▶ _EXERCISE INSTRUCTIONS_: In the passage about IBM and the PC market, which company bought IBM's PC business?

▶ _SELECTED PASSAGE_:
The result was a gravy train for Microsoft, which promptly did the dirty on IBM by licensing MS-DOS to makers of PC clones. Why IBM put up with it is anyone's guess. but by the time Compaq released an 80386 based machine ahead of IBM and took effective leadership of the PC market, Microsoft had its own version of a goose in every pot and a wagon in every barn - pretty much every PC in the world had Windows and Office installed and MS was printing money.

The OS/2 body swerve was a final blow to IBM's dream of getting back dominance of the desktop and was to start the chapter in the company's history where it exited the PC market Jobs' Apple had cheekily welcomed it to in 1981. IBM eventually sold the business - saved, in the meantime, by its ThinkPad laptops - to Lenovo just in time to avoid the current spiralling decline of the PC.

▶ _DATA EXCERPTS_:
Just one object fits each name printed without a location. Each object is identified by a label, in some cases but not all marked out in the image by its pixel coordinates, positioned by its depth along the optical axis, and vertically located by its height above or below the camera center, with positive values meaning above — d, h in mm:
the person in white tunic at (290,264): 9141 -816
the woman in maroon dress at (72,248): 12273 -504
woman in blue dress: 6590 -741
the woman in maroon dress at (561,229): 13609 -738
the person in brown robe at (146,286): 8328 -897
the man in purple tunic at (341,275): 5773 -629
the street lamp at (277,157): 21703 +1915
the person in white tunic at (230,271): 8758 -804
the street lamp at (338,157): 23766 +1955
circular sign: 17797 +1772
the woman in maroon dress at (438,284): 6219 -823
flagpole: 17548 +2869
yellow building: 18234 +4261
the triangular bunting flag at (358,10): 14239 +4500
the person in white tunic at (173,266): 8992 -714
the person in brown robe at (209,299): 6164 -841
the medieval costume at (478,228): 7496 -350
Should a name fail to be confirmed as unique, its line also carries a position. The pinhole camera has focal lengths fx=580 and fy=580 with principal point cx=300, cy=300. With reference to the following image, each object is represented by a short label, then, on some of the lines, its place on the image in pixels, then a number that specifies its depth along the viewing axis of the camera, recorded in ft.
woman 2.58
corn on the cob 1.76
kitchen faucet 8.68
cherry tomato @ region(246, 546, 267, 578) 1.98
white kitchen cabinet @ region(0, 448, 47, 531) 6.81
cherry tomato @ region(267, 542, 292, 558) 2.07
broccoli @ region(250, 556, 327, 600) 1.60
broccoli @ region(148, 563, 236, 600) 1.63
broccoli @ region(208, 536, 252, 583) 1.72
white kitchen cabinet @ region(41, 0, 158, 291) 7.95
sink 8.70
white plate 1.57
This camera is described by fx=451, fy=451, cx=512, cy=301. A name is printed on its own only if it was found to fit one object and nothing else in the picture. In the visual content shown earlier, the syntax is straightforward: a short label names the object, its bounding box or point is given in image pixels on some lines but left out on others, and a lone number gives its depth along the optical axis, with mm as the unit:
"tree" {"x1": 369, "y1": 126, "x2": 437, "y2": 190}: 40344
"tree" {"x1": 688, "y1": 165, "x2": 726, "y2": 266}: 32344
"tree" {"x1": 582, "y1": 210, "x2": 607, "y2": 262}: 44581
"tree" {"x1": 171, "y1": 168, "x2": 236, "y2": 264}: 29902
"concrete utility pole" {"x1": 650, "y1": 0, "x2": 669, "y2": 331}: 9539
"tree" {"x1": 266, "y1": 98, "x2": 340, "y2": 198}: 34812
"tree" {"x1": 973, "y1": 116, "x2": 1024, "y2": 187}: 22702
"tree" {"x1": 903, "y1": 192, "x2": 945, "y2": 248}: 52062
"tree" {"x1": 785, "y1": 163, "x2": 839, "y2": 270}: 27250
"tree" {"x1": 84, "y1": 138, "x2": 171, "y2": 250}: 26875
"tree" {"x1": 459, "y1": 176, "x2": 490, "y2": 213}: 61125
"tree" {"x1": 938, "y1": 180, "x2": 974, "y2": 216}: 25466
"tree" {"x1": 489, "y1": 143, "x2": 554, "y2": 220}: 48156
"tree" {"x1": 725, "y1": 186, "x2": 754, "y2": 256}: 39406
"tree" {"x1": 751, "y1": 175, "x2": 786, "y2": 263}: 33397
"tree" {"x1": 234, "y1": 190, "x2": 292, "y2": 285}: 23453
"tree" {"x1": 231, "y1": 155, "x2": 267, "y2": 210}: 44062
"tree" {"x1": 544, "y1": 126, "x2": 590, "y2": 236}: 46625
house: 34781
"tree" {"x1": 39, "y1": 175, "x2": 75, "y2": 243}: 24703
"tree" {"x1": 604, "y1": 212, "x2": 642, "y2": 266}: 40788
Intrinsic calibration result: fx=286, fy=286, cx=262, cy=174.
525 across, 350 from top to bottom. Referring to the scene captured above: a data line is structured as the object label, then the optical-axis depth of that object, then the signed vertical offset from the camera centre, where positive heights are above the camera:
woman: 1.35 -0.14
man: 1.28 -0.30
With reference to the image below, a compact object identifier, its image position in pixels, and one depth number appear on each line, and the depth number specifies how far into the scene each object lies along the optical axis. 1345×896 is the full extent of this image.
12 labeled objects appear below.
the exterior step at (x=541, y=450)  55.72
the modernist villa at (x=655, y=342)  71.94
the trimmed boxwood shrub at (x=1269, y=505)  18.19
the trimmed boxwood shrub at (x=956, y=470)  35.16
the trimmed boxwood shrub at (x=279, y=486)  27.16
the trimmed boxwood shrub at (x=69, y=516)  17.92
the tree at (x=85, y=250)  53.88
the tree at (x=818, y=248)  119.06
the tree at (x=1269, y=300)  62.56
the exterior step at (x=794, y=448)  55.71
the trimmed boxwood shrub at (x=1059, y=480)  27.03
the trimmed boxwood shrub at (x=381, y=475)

▶ _SOLUTION TO THE PROBLEM_: Lenovo